[英]content from multiple txt files into single excel file using python
If I have for example 3 txt files that looks as follows:例如,如果我有 3 个如下所示的 txt 文件:
file1.txt:文件 1.txt:
a 10
b 20
c 30
file2.txt:文件2.txt:
d 40
e 50
f 60
file3.txt:文件 3.txt:
g 70
h 80
i 90
I would like to read this data from the files and create a single excel file that will look like this:我想从文件中读取这些数据并创建一个如下所示的 Excel 文件:
Specifically in my case I have 100+ txt files that I read using glob and loop.特别是在我的情况下,我使用 glob 和循环读取了 100 多个 txt 文件。
Thank you谢谢
There's a bit of logic involved into getting the output you need.获得所需的输出涉及一些逻辑。

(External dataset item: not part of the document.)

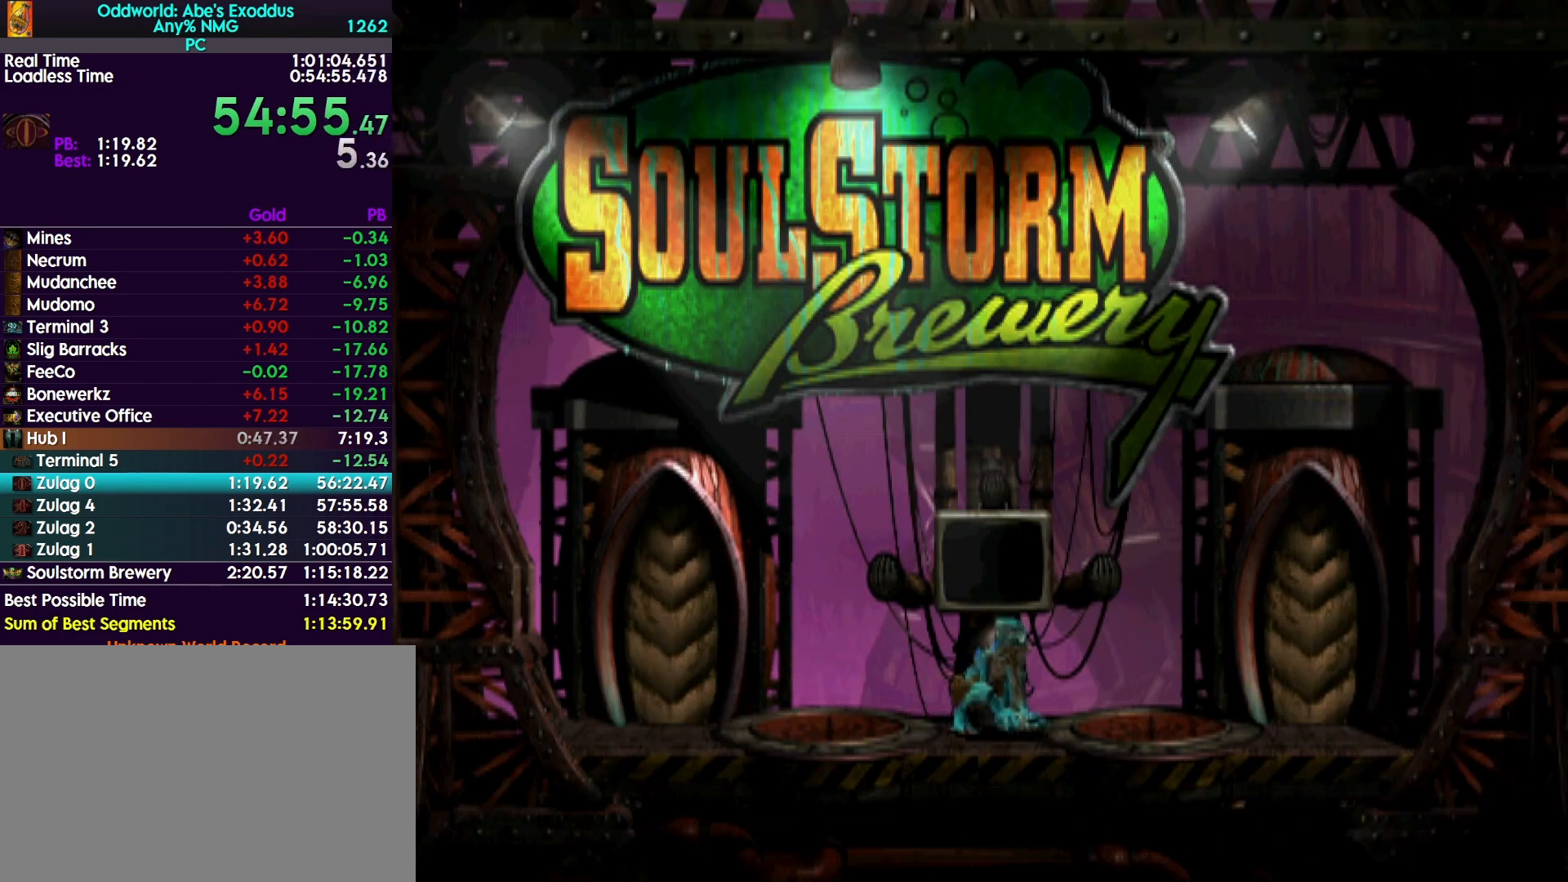
{"buttons": ["DPAD_UP"], "events": []}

First, to process the input files into separate lists.首先,将输入文件处理成单独的列表。 You might need to adjust this logic depending on the actual contents of the files.您可能需要根据文件的实际内容调整此逻辑。 You need to be able to get the columns for the files.您需要能够获取文件的列。 For the samples provided my logic works.对于提供的示例,我的逻辑有效。
I added a safety check to see if the input files have the same number of rows.我添加了一个安全检查以查看输入文件是否具有相同的行数。 If they don't it will seriously mess up the resulting excel file.如果他们不这样做,它会严重弄乱生成的 excel 文件。 You'll need to add some logic if a length mismatch happens.如果发生长度不匹配,您需要添加一些逻辑。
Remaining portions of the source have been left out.